Niewidomy rzeźbiarz  

Masażysta  w Ciechocinku

 

Niewidomy plastyk   

   

Na stole stoją miniaturki zwierząt: ociężały, typowy miś, pies- wilczur, maleńka kaczuszka z czerwonym łebkiem, chuda koza, którą pogania zgarbiony dziadek, i wiele innych.   

Wszystkie te estetycznie i starannie wykonane figurki są dziełem rąk niewidomego plastyka- Andrzeja Rusockiego, który pracuje zawodowo jako masażysta w ciechocińskim sanatorium, po pracy zaś z zapałem oddaje się ulubionemu zajęciu odtwarzania z parafiny lub gliny figur zwierząt.    

Już jako dziecko Andrzej Rusocki ogromnie lubił zwierzęta i dużo czasu przeznaczał na zabawę z nimi.

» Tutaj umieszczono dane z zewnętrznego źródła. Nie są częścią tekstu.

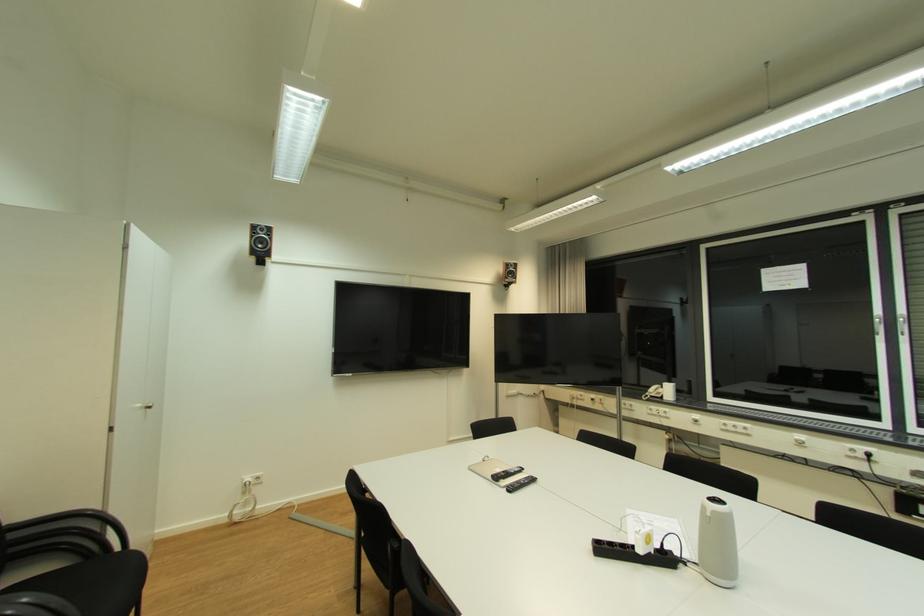
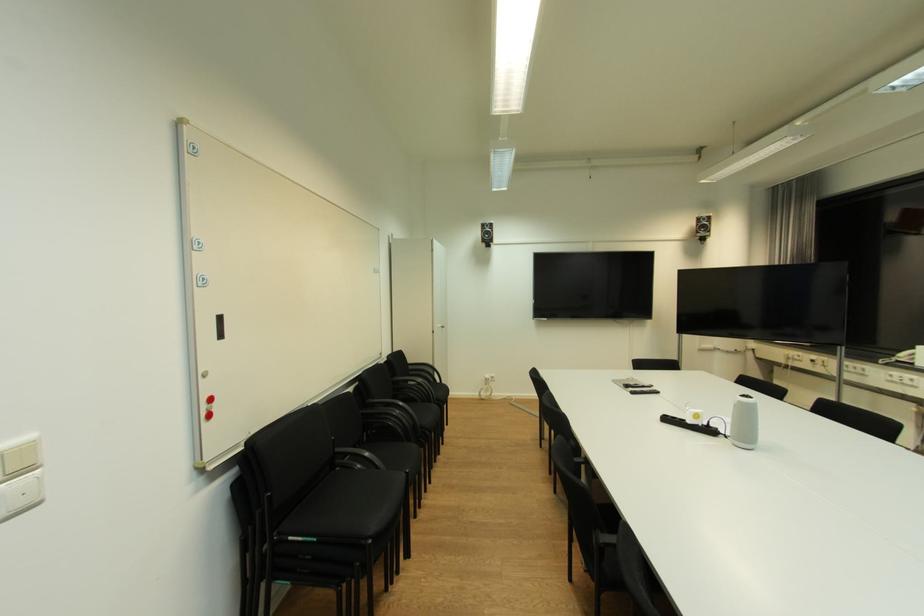
Find the pixel in the second image that matches [516,277] in the first image.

W jego pamięci utrwaliły się ich kształty. Po utracie wzroku kilkunastoletni wówczas Andrzej  postanawia,  mimo  kalectwa,  odtwarzać widziane niegdyś zwierzęta i w ten sposób  nie rozstawać się ze swymi ulubieńcami.     

- Początki, jak zwykle- opowiada- nie były łatwe. Długo musiałem oglądać łeb, łapy, grzbiet swego psa Billa, który przez długi czas był mi dużą pomocą. W miarę możności przed odtworzeniem danego zwierzęcia staram się zawsze obejrzeć je. Nie zawsze jednak to mi się udaje. Kiedy mieszkałem na wsi, mogłem do woli oglądać kozy, króliki, kaczki i inne zwierzęta. Kiedy nie mogę obejrzeć zwierzęcia, które chcę odtworzyć, przywołuję wówczas utrwalone w pamięci wrażenia wzrokowe. Tak było na przykład, kiedy chciałem zrobić figurkę misia. Musiałem wtedy przypomnieć sobie, jak najdokładniej, jak wyglądał niedźwiedź, którego widziałem    w dzieciństwie w cyrku. -   

Z czasem kolega Rusocki doszedł w pracy swej do dużej wprawy i obecnie jego figurki żywo przypominają prawdziwe zwierzęta. Przychylnie wyrażał się o nich jeden z profesorów Akademii Sztuk Plastycznych.    

Jeśli chodzi o techniczną stronę pracy kolegi Rusockiego, to szkielety swoich modeli wykonuje on ze specjalnie do tego dostosowanych drucików, na których następnie z rozpuszczonej parafiny lub gliny formuje kształty zwierząt. Ma obecnie dwa pragnienia: pierwsze- to mieć własnego psa, który jednocześnie byłby mu przewodnikiem   i modelem. Drugim pragnieniem niewidomego rzeźbiarza jest studiowanie w Akademii Sztuk Plastycznych i rozwijanie pod fachowym okiem swych zdolności. Niestety w realizacji obu pragnień staje koledze Rusockiemu na przeszkodzie brak mieszkania.